AIM OF THE EXERCISE: Pull out every line of the data below that contains the word "each", matching case exactly.

PROVIDED DATA:
────────────────

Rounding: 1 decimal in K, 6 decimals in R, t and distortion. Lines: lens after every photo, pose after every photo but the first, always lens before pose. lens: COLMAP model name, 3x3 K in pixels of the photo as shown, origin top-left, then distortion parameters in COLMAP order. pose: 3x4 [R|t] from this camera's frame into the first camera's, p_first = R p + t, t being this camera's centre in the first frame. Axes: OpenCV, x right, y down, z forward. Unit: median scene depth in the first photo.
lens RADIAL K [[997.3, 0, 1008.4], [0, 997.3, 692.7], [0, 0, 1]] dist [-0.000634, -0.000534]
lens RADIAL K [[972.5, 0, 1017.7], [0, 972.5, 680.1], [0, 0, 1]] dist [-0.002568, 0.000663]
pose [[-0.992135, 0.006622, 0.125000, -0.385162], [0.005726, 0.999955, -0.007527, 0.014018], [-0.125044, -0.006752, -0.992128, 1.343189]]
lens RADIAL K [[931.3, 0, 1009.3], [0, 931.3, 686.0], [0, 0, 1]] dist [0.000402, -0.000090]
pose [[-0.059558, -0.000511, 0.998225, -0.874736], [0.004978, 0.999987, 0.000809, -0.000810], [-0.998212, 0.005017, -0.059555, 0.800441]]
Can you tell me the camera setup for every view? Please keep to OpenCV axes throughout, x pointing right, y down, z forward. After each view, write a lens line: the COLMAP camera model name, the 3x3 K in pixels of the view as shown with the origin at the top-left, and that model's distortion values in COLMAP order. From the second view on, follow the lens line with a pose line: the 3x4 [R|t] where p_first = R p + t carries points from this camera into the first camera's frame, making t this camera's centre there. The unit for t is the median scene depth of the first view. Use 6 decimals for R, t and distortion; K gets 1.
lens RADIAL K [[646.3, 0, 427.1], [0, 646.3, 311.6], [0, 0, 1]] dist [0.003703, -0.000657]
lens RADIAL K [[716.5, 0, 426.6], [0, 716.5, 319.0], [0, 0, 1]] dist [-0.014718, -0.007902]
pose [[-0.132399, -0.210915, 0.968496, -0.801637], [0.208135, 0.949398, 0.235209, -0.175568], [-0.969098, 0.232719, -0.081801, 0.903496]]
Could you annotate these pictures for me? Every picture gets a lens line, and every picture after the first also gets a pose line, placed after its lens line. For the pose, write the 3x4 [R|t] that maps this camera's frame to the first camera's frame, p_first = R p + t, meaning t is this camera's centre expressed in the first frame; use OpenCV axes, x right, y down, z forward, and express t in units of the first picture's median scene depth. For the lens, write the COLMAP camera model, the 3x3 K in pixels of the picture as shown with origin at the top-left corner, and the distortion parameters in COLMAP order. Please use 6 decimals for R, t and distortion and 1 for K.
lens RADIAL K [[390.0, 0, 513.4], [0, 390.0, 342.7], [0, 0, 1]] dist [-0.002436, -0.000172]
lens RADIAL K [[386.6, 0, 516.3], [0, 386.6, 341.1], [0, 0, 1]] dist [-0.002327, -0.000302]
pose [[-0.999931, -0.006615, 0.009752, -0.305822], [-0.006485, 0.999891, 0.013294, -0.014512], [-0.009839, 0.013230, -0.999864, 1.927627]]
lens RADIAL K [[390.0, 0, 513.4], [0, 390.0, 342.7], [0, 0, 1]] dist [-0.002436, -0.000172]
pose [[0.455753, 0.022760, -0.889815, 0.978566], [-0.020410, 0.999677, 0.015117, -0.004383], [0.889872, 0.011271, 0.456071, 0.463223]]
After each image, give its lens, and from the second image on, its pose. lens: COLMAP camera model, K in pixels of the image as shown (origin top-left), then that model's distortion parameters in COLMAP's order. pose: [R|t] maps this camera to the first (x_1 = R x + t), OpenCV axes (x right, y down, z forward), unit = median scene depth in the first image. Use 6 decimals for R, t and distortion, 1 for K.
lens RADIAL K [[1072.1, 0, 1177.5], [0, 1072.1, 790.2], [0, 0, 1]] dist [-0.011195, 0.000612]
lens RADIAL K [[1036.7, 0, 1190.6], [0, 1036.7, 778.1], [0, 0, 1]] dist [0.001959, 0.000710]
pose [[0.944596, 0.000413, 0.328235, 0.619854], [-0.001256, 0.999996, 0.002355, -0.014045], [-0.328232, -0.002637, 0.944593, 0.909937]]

────────────────

RESULT OF THE TASK:
Can you tell me the camera setup for every view? Please keep to OpenCV axes throughout, x pointing right, y down, z forward. After each view, write a lens line: the COLMAP camera model name, the 3x3 K in pixels of the view as shown with the origin at the top-left, and that model's distortion values in COLMAP order. From the second view on, follow the lens line with a pose line: the 3x4 [R|t] where p_first = R p + t carries points from this camera into the first camera's frame, making t this camera's centre there. The unit for t is the median scene depth of the first view. Use 6 decimals for R, t and distortion; K gets 1.
After each image, give its lens, and from the second image on, its pose. lens: COLMAP camera model, K in pixels of the image as shown (origin top-left), then that model's distortion parameters in COLMAP's order. pose: [R|t] maps this camera to the first (x_1 = R x + t), OpenCV axes (x right, y down, z forward), unit = median scene depth in the first image. Use 6 decimals for R, t and distortion, 1 for K.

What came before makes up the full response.